ILOILO CITY — On May 15, 2026, the Department of Labor and Employment in Western Visayas announced that Oplan Kontra Baha—a national flood‑mitigation program carrying the directive of the Marcos administration—would formally launch in Iloilo City the following week. The announcement was not a ribbon‑cutting or a photo opportunity. It was the culmination of an assessment that had already sent teams from DOLE, the Department of Public Works and Highways, the Iloilo City Public Employment Service Office, and barangay officials into the flood‑prone barangays along the Iloilo River to map the creeks, measure the silt, and identify exactly where the water would go if nothing were done. "Through programs like TUPAD Oplan Kontra Baha, our aim is to provide an opportunity for employment to vulnerable workers and also to empower communities to take part in environmental protection and disaster mitigation initiatives," said DOLE‑6 Regional Director Sixto Rodriguez Jr.
The program deploys the Tulong Panghanapbuhay sa Ating Disadvantaged Workers framework—a 31‑day river clean‑up that puts vulnerable residents to work clearing the very waterways that threaten their homes. It is aid structured as labor, and labor structured as defense. The assessment focused on seven barangays in the Jaro and La Paz districts: Ticud, Baldoza, Ingore, Caingin, Tabuc Suba, Banuyao, and Hinactacan. These are not the barangays that dominate property headlines. They are the ones that flood first when the rains come, and the ones whose residents have spent years watching the water rise without the means to do anything about it.
A 31‑Day Clean‑Up That Doubles as a Livelihood
Under Oplan Kontra Baha, the river clean‑up combines manual labor from TUPAD workers with technical intervention by the DPWH and the Iloilo City General Services Office for in‑water debris removal. The beneficiaries—drawn from the ranks of disadvantaged workers and Pantawid Pamilyang Pilipino Program households—will spend 31 days pulling waste from creeks, clearing obstructions, and restoring stream flow in waterways that have been neglected for years. When the clean‑up concludes, the barangays will maintain waste traps installed as barriers to collect debris, and 4Ps beneficiaries will participate in community service to sustain the cleared riverbanks.
The initiative builds on dredging operations that began April 13 at Rizal Creek in Barangay Rizal, La Paz, a waterway the city's 2021–2029 Comprehensive Land Use Plan had already identified as critical. Led by the DPWH, the city government, and the Philippine Institute of Civil Engineers Iloilo Chapter—headed by Engr. Mavi Gustilo, who also chairs the Iloilo City Drainage Task Force—the Rizal Creek operation set the template. Similar operations are now underway at the Batiano River, spanning 17.5 kilometers from Barangay Santa Clara in Oton to Barangay Villa Alegre in Molo, where the DPWH reported 67.20 percent completion as of late April using an amphibious excavator. Barangay Cubay in Jaro and Barangay Taft North in Mandurriao have also been identified as priority sites.
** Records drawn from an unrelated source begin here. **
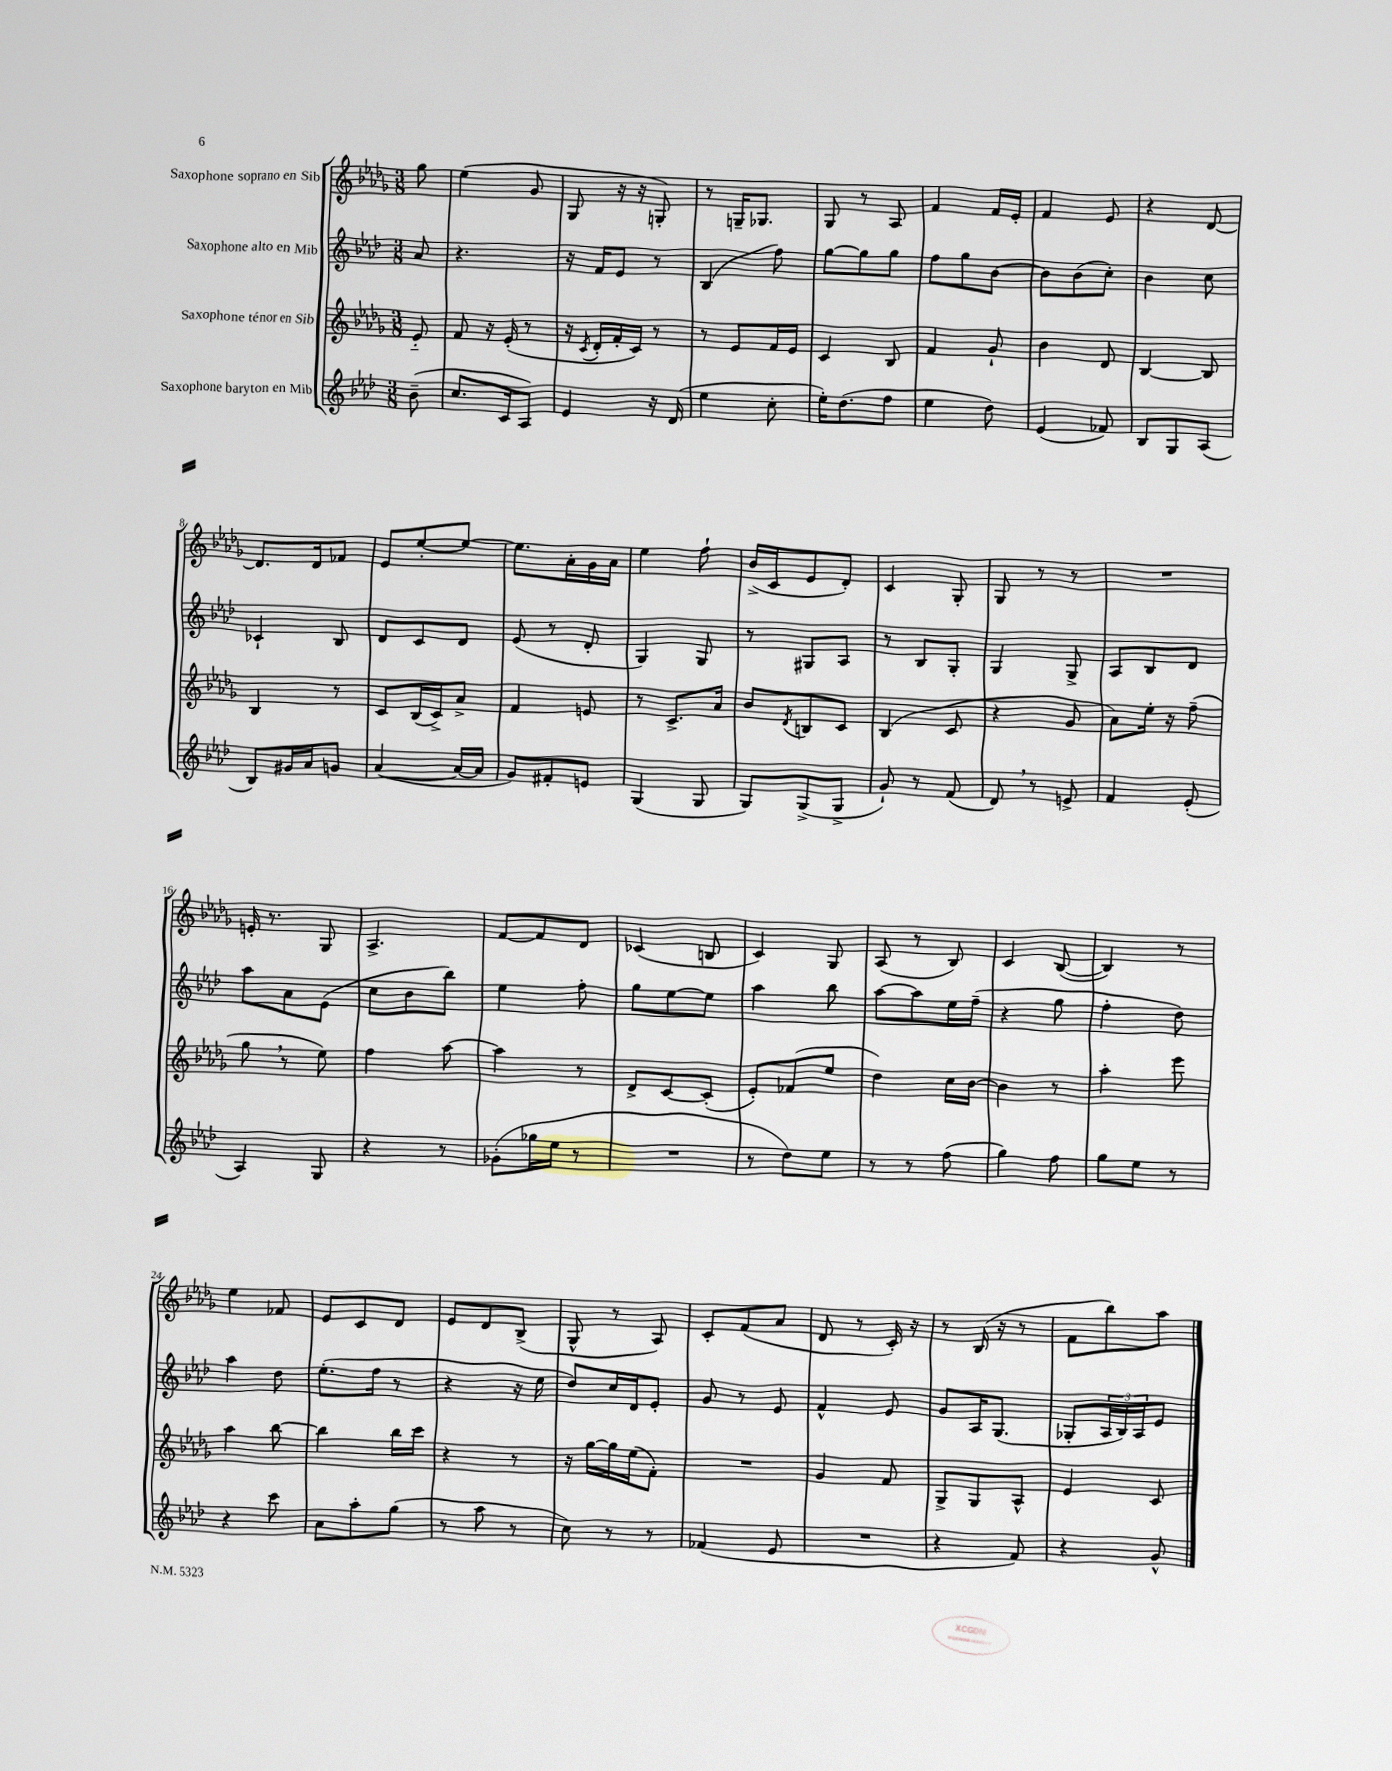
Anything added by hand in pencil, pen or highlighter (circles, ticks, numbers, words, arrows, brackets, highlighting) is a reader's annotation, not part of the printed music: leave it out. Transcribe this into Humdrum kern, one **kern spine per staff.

**kern	**kern	**kern	**kern
*staff4	*staff3	*staff2	*staff1
*clefG2	*clefG2	*clefG2	*clefG2
*k[b-e-a-d-]	*k[b-e-a-d-g-]	*k[b-e-a-d-]	*k[b-e-a-d-g-]
*M3/8	*M3/8	*M3/8	*M3/8
(8b-~\	8e-'~/	8a-/	8gg-\
=	=	=	=
8.cc/L	8f/	4.r	(4ee-\
.	16r	.	.
16c/k	(16e-'/	.	.
8A-/J)	8r	.	8g-/
=	=	=	=
4e-/	16r	16r	8G-/
.	8qc/	.	.
.	16d-'/LL	16f/LK	.
.	16f'/	8e-/J	16r
.	16c/JJ)	.	16r
16r	8r	8r	8G'/)
(16d-/	.	.	.
=	=	=	=
4ee-\	8r	(4B-/	8r
.	8e-/L	.	16G~/LK
.	.	.	8.G-/J
8cc'\	16f/L	8ff\)	.
.	16e-/JJ	.	.
=	=	=	=
16ee-'\LK)	4c/	[8gg\L	8G-/
(8.dd-\	.	.	.
.	.	8gg\]	8r
8ff\J	8B-/	8gg\J	8A-/
=	=	=	=
4ee-\	4f/	8ff\L	4f/
.	.	8gg\	.
8dd-\)	8g-`/	[8b-\J	16f/LL
.	.	.	16e-'/JJ
=	=	=	=
(4e-/	4b-\	8b-\]L	4f/
.	.	(8b-\	.
8f-/)	8d-/	8cc'\J)	8e-/
=	=	=	=
8B-/L	[4B-/	4b-\	4r
8G/	.	.	.
(8A-/J	8B-/]	8cc\	[8d-/
=	=	=	=
8B-/L)	4B-/	4c-`/	8.d-/]L
16g#/L	.	.	.
16a-/J	.	.	16d-/k
8g/J	8r	8B-/	8f-/J
=	=	=	=
([4a-/	8c/L	8d-/L	8e-/L
.	(16B-/L	8c/	[8ee-'/
.	16c^/J)	.	.
16a-/_LL	8a-^/J	8d-/J	8ee-/_J
16a-/]JJ	.	.	.
=	=	=	=
8g/L)	4f/	(8e-/	8.ee-\]L
8f#'/	.	8r	.
.	.	.	16a-'\L
8e/J	8e/	8d-'/	16g-\
.	.	.	16a-\JJ
=	=	=	=
(4G/	8r	4G/)	4ee-\
.	8.c^/L	.	.
8G/	.	8G/	8ff`\
.	16a-/Jk	.	.
=	=	=	=
8G/L)	8b-/L	8r	(16b-^/LL
.	.	.	16c/J
.	8qd-/	.	.
(8G^/	8B/	8G#/L	8e-/
8G^/J	8c/J	8A-/J	8d-'/J)
=	=	=	=
8g`/)	(4B-/	8r	4c/
8r	.	8B-/L	.
(8f/	8c/	8G'/J	8G-'/
=	=	=	=
8d-/)	4r	4G/	8G-/
8r	.	.	8r
8e^/	8g-/	8G^/	8r
=	=	=	=
4f/	8a-\L)	8A-/L	4.r
.	16ee-'\Jk	8B-/	.
.	16r	.	.
(8e-'/	(8ff~\	8d-/J	.
=	=	=	=
4A-/)	8gg-\	8aa-\L	16e'/
.	.	.	8.r
.	8r	8a-\	.
8G/	8ee-\)	(8e-\J	8G-/
=	=	=	=
4r	4ff\	8cc\L	4.A-^/
.	.	8b-\	.
8r	[8aa-\	8bb-\J)	.
=	=	=	=
(8g-'\L	4aa-\]	4ee-\	[8f/L
16gg-\L	.	.	8f/]
16ee-\JJ	.	.	.
8r	8r	8ff'\	8d-/J
=	=	=	=
4.r	8d-^/L	8gg\L	(4c-/
.	[8c/	[8ee-\	.
.	(8c'/]J	8ee-\]J	8B/
=	=	=	=
8r	8e-'/L)	4aa-\	4c/)
8dd-\L)	(8f-/	.	.
8ee-\J	8ee-/J	8bb-\	8G-/
=	=	=	=
8r	4dd-\)	[8aa-\L	(8A-/
8r	.	8aa-\]	8r
(8ff\	16cc\LL	16ee-\L	8B-/)
.	[16b-\JJ	(16ff~\JJ	.
=	=	=	=
4gg\)	4b-\]	4r	4c/
8ff\	8r	8gg\	([8B-/
=	=	=	=
8gg\L	4aa-'\	4ff'\	4B-/])
8ee-\J	.	.	.
8r	8eee-\	8dd-\)	8r
=	=	=	=
4r	4aa-\	4aa-\	4ee-\
8ccc\	[8bb-\	8dd-\	8f-/
=	=	=	=
8a-\L	4bb-\]	(8.ee-'\L	8e-/L
8aa-'\	.	.	8c/
.	.	16ff\Jk	.
(8gg\J	16bb-\LL	8r	8d-/J
.	16ccc\JJ	.	.
=	=	=	=
8r	4r	4r	8e-/L
8aa-\	.	.	8d-/
8r	8r	16r	(8B-^/J
.	.	16ee-\	.
=	=	=	=
8cc\)	16r	8dd-/L)	8G-^^/
.	[16gg-\LL	.	.
8r	16gg-\]	16cc/L	8r
.	(16ee-\J	16d-/J	.
8r	8f'\J)	8e-'/J	8A-/)
=	=	=	=
(4f-/	4.r	8g/	8c'/L
.	.	8r	(8f/
8e-/	.	8e-/	8a-/J
=	=	=	=
4.r	4g-/	4f^^/	8d-/
.	.	.	8r
.	8f/	8e-/	16c'/)
.	.	.	16r
=	=	=	=
4r	8G-^/L	8g/L	8r
.	8G-/	16A-/K	(16B-/
.	.	(8.G/J	16r
8f/)	8A-^^/J	.	8r
=	=	=	=
4r	4e-/	8G-'/L	8f\L
.	.	24A-/L	8bb-\)
.	.	24B-/)	.
.	.	24A-/J	.
8g^^/	8c/	8e-/J	8aa-\J
==	==	==	==
*-	*-	*-	*-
A City That Is Learning to Hold Water
Oplan Kontra Baha does not stand alone. It arrives as the operational layer beneath a broader reimagining of Iloilo City's relationship with water. The city has adopted a "Sponge City" strategy that prioritizes permeable roads, rain gardens, green roofs, and rainwater harvesting over the conventional approach of channeling floodwater away as quickly as possible. The Iloilo River Esplanade, a 12‑kilometer corridor of restored riverbanks and mangrove plantings, has already demonstrated that nature‑based solutions can coexist with urban density. The city's flood control allocation for 2026 reached P250 million, directed at drainage and disaster mitigation projects across multiple barangays.
The PICE‑Iloilo Chapter described Oplan Kontra Baha's primary objective as "significantly mitigating the risk of severe localized flooding and systematically improving the maximum flow capacity of existing, heavily silted waterways that serve as the essential drainage arteries for Iloilo City." The language is technical, but the outcome is human: fewer homes submerged, fewer families displaced, fewer livelihoods interrupted. For the TUPAD workers who will spend May and June clearing creeks, the program is also an answer to a more immediate question—how to earn a wage in a season when construction slows and planting cycles are uncertain. Rodriguez framed the program as a convergence of environmental protection and disaster mitigation, and for the residents of seven barangays, that convergence will be measured in the depth of the water that does not enter their homes when the rains finally arrive.